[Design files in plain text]
:::
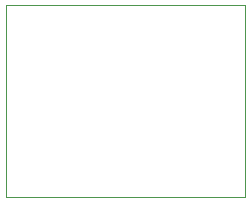
<source format=gm1>
%TF.GenerationSoftware,KiCad,Pcbnew,7.0.2*%
%TF.CreationDate,2023-07-27T03:21:22-04:00*%
%TF.ProjectId,hellerune-switchy,68656c6c-6572-4756-9e65-2d7377697463,1.0*%
%TF.SameCoordinates,Original*%
%TF.FileFunction,Profile,NP*%
%FSLAX46Y46*%
G04 Gerber Fmt 4.6, Leading zero omitted, Abs format (unit mm)*
G04 Created by KiCad (PCBNEW 7.0.2) date 2023-07-27 03:21:22*
%MOMM*%
%LPD*%
G01*
G04 APERTURE LIST*
%TA.AperFunction,Profile*%
%ADD10C,0.050000*%
%TD*%
G04 APERTURE END LIST*
D10*
X138500000Y-90500000D02*
X150000000Y-90500000D01*
X158750000Y-90500000D02*
X158750000Y-106750000D01*
X158750000Y-106750000D02*
X138500000Y-106750000D01*
X138500000Y-106750000D02*
X138500000Y-90500000D01*
X150000000Y-90500000D02*
X158750000Y-90500000D01*
M02*

</source>
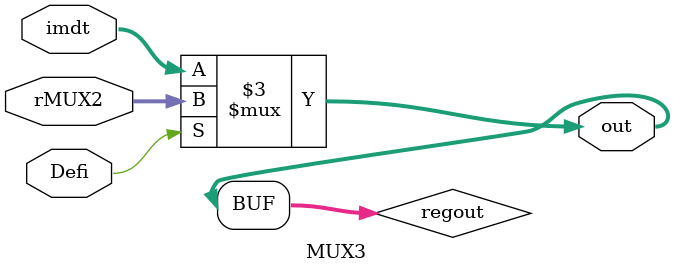
<source format=v>
module MUX3 (
  input wire [7:0] imdt,
  input wire [7:0] rMUX2,
  output wire [7:0] out,
  input Defi
);
  reg [7:0] regout;
  
  
  always @(imdt or rMUX2 or Defi)
    begin
        regout = imdt;
        if (Defi) begin
            regout = rMUX2;
        end 
    end
  assign out = regout;
endmodule
</source>
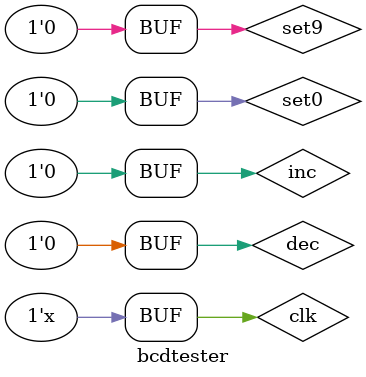
<source format=v>
`timescale 1ns / 1ps


module bcdtester(

    );
    wire [3:0] outputs;
    wire cout, bout;
    reg clk, set9, set0, inc, dec;
    BCDCounter bcd(outputs,cout,bout,set9,set0,inc,dec,clk);
    always
        #10 clk=~clk;
    initial begin
        #0 clk=0;inc=0;dec=0;set9=0;set0=0;
        #20
        #10 inc = 1;
        #310
        #10 inc=0; dec=0; set0 = 1;
        #10 set0=0;
        #10 set9=0; dec = 1;
        #310
        #10 inc=0; dec=0; set0 = 1;
        #10 set0=0; set9 = 1;
        #30 set9=0; 
        #50 ;
    end

endmodule

</source>
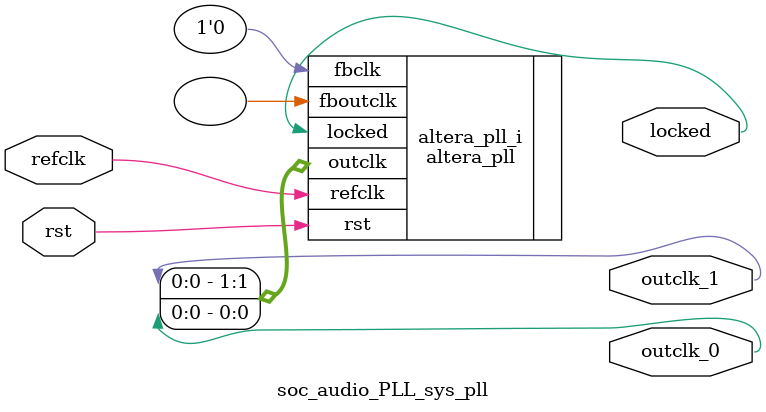
<source format=v>
`timescale 1ns/10ps
module  soc_audio_PLL_sys_pll(

	// interface 'refclk'
	input wire refclk,

	// interface 'reset'
	input wire rst,

	// interface 'outclk0'
	output wire outclk_0,

	// interface 'outclk1'
	output wire outclk_1,

	// interface 'locked'
	output wire locked
);

	altera_pll #(
		.fractional_vco_multiplier("false"),
		.reference_clock_frequency("50.0 MHz"),
		.operation_mode("direct"),
		.number_of_clocks(2),
		.output_clock_frequency0("100.000000 MHz"),
		.phase_shift0("0 ps"),
		.duty_cycle0(50),
		.output_clock_frequency1("100.000000 MHz"),
		.phase_shift1("-3000 ps"),
		.duty_cycle1(50),
		.output_clock_frequency2("0 MHz"),
		.phase_shift2("0 ps"),
		.duty_cycle2(50),
		.output_clock_frequency3("0 MHz"),
		.phase_shift3("0 ps"),
		.duty_cycle3(50),
		.output_clock_frequency4("0 MHz"),
		.phase_shift4("0 ps"),
		.duty_cycle4(50),
		.output_clock_frequency5("0 MHz"),
		.phase_shift5("0 ps"),
		.duty_cycle5(50),
		.output_clock_frequency6("0 MHz"),
		.phase_shift6("0 ps"),
		.duty_cycle6(50),
		.output_clock_frequency7("0 MHz"),
		.phase_shift7("0 ps"),
		.duty_cycle7(50),
		.output_clock_frequency8("0 MHz"),
		.phase_shift8("0 ps"),
		.duty_cycle8(50),
		.output_clock_frequency9("0 MHz"),
		.phase_shift9("0 ps"),
		.duty_cycle9(50),
		.output_clock_frequency10("0 MHz"),
		.phase_shift10("0 ps"),
		.duty_cycle10(50),
		.output_clock_frequency11("0 MHz"),
		.phase_shift11("0 ps"),
		.duty_cycle11(50),
		.output_clock_frequency12("0 MHz"),
		.phase_shift12("0 ps"),
		.duty_cycle12(50),
		.output_clock_frequency13("0 MHz"),
		.phase_shift13("0 ps"),
		.duty_cycle13(50),
		.output_clock_frequency14("0 MHz"),
		.phase_shift14("0 ps"),
		.duty_cycle14(50),
		.output_clock_frequency15("0 MHz"),
		.phase_shift15("0 ps"),
		.duty_cycle15(50),
		.output_clock_frequency16("0 MHz"),
		.phase_shift16("0 ps"),
		.duty_cycle16(50),
		.output_clock_frequency17("0 MHz"),
		.phase_shift17("0 ps"),
		.duty_cycle17(50),
		.pll_type("General"),
		.pll_subtype("General")
	) altera_pll_i (
		.rst	(rst),
		.outclk	({outclk_1, outclk_0}),
		.locked	(locked),
		.fboutclk	( ),
		.fbclk	(1'b0),
		.refclk	(refclk)
	);
endmodule


</source>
:::
**Exercise:** A faithful copy of the records above, without images, is what to give back.

**Response area:**
<source format=gm1>
%TF.GenerationSoftware,KiCad,Pcbnew,7.0.2*%
%TF.CreationDate,2023-07-27T03:21:22-04:00*%
%TF.ProjectId,hellerune-switchy,68656c6c-6572-4756-9e65-2d7377697463,1.0*%
%TF.SameCoordinates,Original*%
%TF.FileFunction,Profile,NP*%
%FSLAX46Y46*%
G04 Gerber Fmt 4.6, Leading zero omitted, Abs format (unit mm)*
G04 Created by KiCad (PCBNEW 7.0.2) date 2023-07-27 03:21:22*
%MOMM*%
%LPD*%
G01*
G04 APERTURE LIST*
%TA.AperFunction,Profile*%
%ADD10C,0.050000*%
%TD*%
G04 APERTURE END LIST*
D10*
X138500000Y-90500000D02*
X150000000Y-90500000D01*
X158750000Y-90500000D02*
X158750000Y-106750000D01*
X158750000Y-106750000D02*
X138500000Y-106750000D01*
X138500000Y-106750000D02*
X138500000Y-90500000D01*
X150000000Y-90500000D02*
X158750000Y-90500000D01*
M02*

</source>
<source format=v>
module MUX3 (
  input wire [7:0] imdt,
  input wire [7:0] rMUX2,
  output wire [7:0] out,
  input Defi
);
  reg [7:0] regout;
  
  
  always @(imdt or rMUX2 or Defi)
    begin
        regout = imdt;
        if (Defi) begin
            regout = rMUX2;
        end 
    end
  assign out = regout;
endmodule
</source>
<source format=v>
`timescale 1ns / 1ps


module bcdtester(

    );
    wire [3:0] outputs;
    wire cout, bout;
    reg clk, set9, set0, inc, dec;
    BCDCounter bcd(outputs,cout,bout,set9,set0,inc,dec,clk);
    always
        #10 clk=~clk;
    initial begin
        #0 clk=0;inc=0;dec=0;set9=0;set0=0;
        #20
        #10 inc = 1;
        #310
        #10 inc=0; dec=0; set0 = 1;
        #10 set0=0;
        #10 set9=0; dec = 1;
        #310
        #10 inc=0; dec=0; set0 = 1;
        #10 set0=0; set9 = 1;
        #30 set9=0; 
        #50 ;
    end

endmodule

</source>
<source format=v>
`timescale 1ns/10ps
module  soc_audio_PLL_sys_pll(

	// interface 'refclk'
	input wire refclk,

	// interface 'reset'
	input wire rst,

	// interface 'outclk0'
	output wire outclk_0,

	// interface 'outclk1'
	output wire outclk_1,

	// interface 'locked'
	output wire locked
);

	altera_pll #(
		.fractional_vco_multiplier("false"),
		.reference_clock_frequency("50.0 MHz"),
		.operation_mode("direct"),
		.number_of_clocks(2),
		.output_clock_frequency0("100.000000 MHz"),
		.phase_shift0("0 ps"),
		.duty_cycle0(50),
		.output_clock_frequency1("100.000000 MHz"),
		.phase_shift1("-3000 ps"),
		.duty_cycle1(50),
		.output_clock_frequency2("0 MHz"),
		.phase_shift2("0 ps"),
		.duty_cycle2(50),
		.output_clock_frequency3("0 MHz"),
		.phase_shift3("0 ps"),
		.duty_cycle3(50),
		.output_clock_frequency4("0 MHz"),
		.phase_shift4("0 ps"),
		.duty_cycle4(50),
		.output_clock_frequency5("0 MHz"),
		.phase_shift5("0 ps"),
		.duty_cycle5(50),
		.output_clock_frequency6("0 MHz"),
		.phase_shift6("0 ps"),
		.duty_cycle6(50),
		.output_clock_frequency7("0 MHz"),
		.phase_shift7("0 ps"),
		.duty_cycle7(50),
		.output_clock_frequency8("0 MHz"),
		.phase_shift8("0 ps"),
		.duty_cycle8(50),
		.output_clock_frequency9("0 MHz"),
		.phase_shift9("0 ps"),
		.duty_cycle9(50),
		.output_clock_frequency10("0 MHz"),
		.phase_shift10("0 ps"),
		.duty_cycle10(50),
		.output_clock_frequency11("0 MHz"),
		.phase_shift11("0 ps"),
		.duty_cycle11(50),
		.output_clock_frequency12("0 MHz"),
		.phase_shift12("0 ps"),
		.duty_cycle12(50),
		.output_clock_frequency13("0 MHz"),
		.phase_shift13("0 ps"),
		.duty_cycle13(50),
		.output_clock_frequency14("0 MHz"),
		.phase_shift14("0 ps"),
		.duty_cycle14(50),
		.output_clock_frequency15("0 MHz"),
		.phase_shift15("0 ps"),
		.duty_cycle15(50),
		.output_clock_frequency16("0 MHz"),
		.phase_shift16("0 ps"),
		.duty_cycle16(50),
		.output_clock_frequency17("0 MHz"),
		.phase_shift17("0 ps"),
		.duty_cycle17(50),
		.pll_type("General"),
		.pll_subtype("General")
	) altera_pll_i (
		.rst	(rst),
		.outclk	({outclk_1, outclk_0}),
		.locked	(locked),
		.fboutclk	( ),
		.fbclk	(1'b0),
		.refclk	(refclk)
	);
endmodule


</source>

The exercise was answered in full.